Studio Briefing reports today that there were no advance media screenings of Madea’s Family Reunion in the United States, presumably to avoid the critical drubbing that Diary of a Mad Black Woman got when it opened last year. However, I happened to see the film four days ago with a bunch of other local critics, so I guess Canada is an exception — which is an interesting reversal of sorts, since Diary didn’t open or even press-screen in Canada until a few weeks after it opened at #1 in the States. (And this, despite the fact that the films are produced by Lionsgate, a Canadian company!)
I have never seen Diary, but I remember it got some pretty bad reviews, and if Madea’s Family Reunion is any indication of what that other film was like, then I can see why.
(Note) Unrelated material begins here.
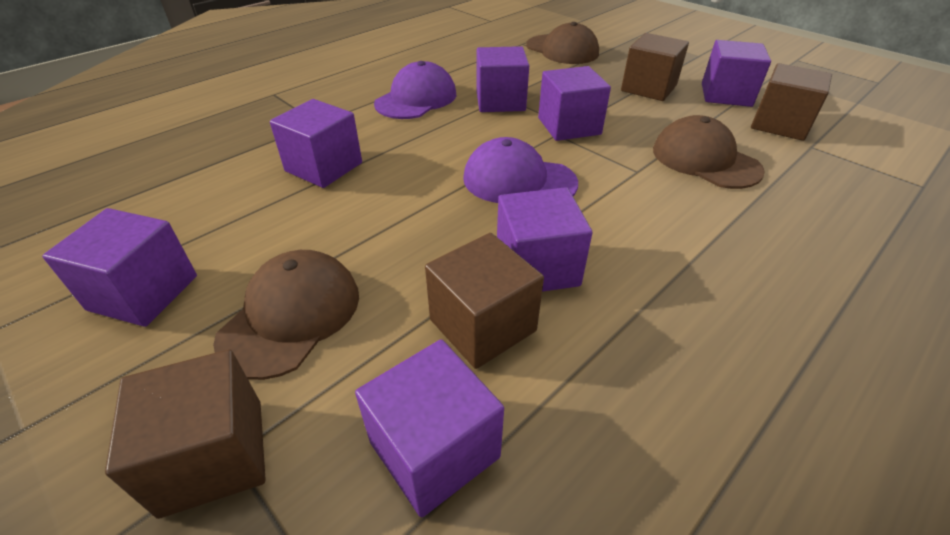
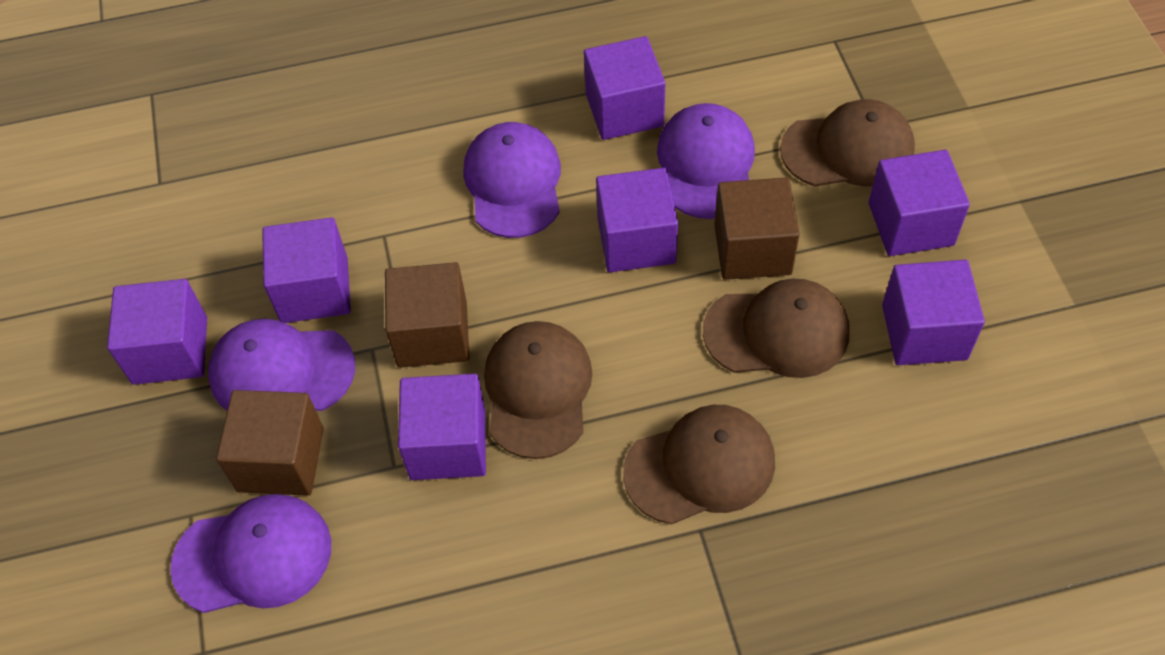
brown cap: [213,250,359,380] [526,22,599,64] [653,115,765,189] = 3 -> [484,321,592,459] [623,405,775,524] [703,278,849,378] [780,99,915,187] = 4
brown cube: [105,349,266,519] [425,233,544,369] [621,33,689,101] [751,63,832,141] = 4 -> [216,390,324,496] [385,262,469,368] [714,177,800,280] = 3
purple cap: [374,61,456,119] [463,137,578,203] = 2 -> [170,494,331,613] [208,318,355,411] [463,122,561,238] [657,103,755,219] = 4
The visuals are extremely blah (the film is little more than a series of close-ups on people’s faces), the humour isn’t all that funny, the melodrama is too crassly soap-operatic (including a “forgiveness” element that is introduced with all the message-driven non-subtlety of a church-service skit, and I say this as one who has acted in a few), and there’s some heavy speechifying at the family reunion itself (much of it directed at characters we have never seen before, and all of it spoken by characters we have never seen before, but the speakers are played by the likes of Maya Angelou and Cicely Tyson, so we know it’s all Very Important; did these characters exist in the original play?). It’s pretty mediocre all-around.
Watching this movie was more of an exercise in cultural studies than in moviegoing, or entertainment, or whatever. I mean, I’m floored when I hear that Tyler Perry has made a fortune off of these plays and their straight-to-DVD adaptations; and of course now he’s making even more millions via the movie versions. He’s obviously resonating with something in the African-American subculture, all the more so because his films (and plays?) wouldn’t seem to have any particularly great merit as films (and plays).
Of course, you could say the same thing about the Christian subculture and the Left Behind movies, and gay friends of mine have grumbled about the low quality of movies produced primarily for the gay subculture, too. These films, too, are more interesting for what they reveal about their cultures than for any inherent artistic or even entertainment-value reasons.
As for the audiences that embrace such films, I guess they figure mediocrity isn’t so bad when it’s our mediocrity.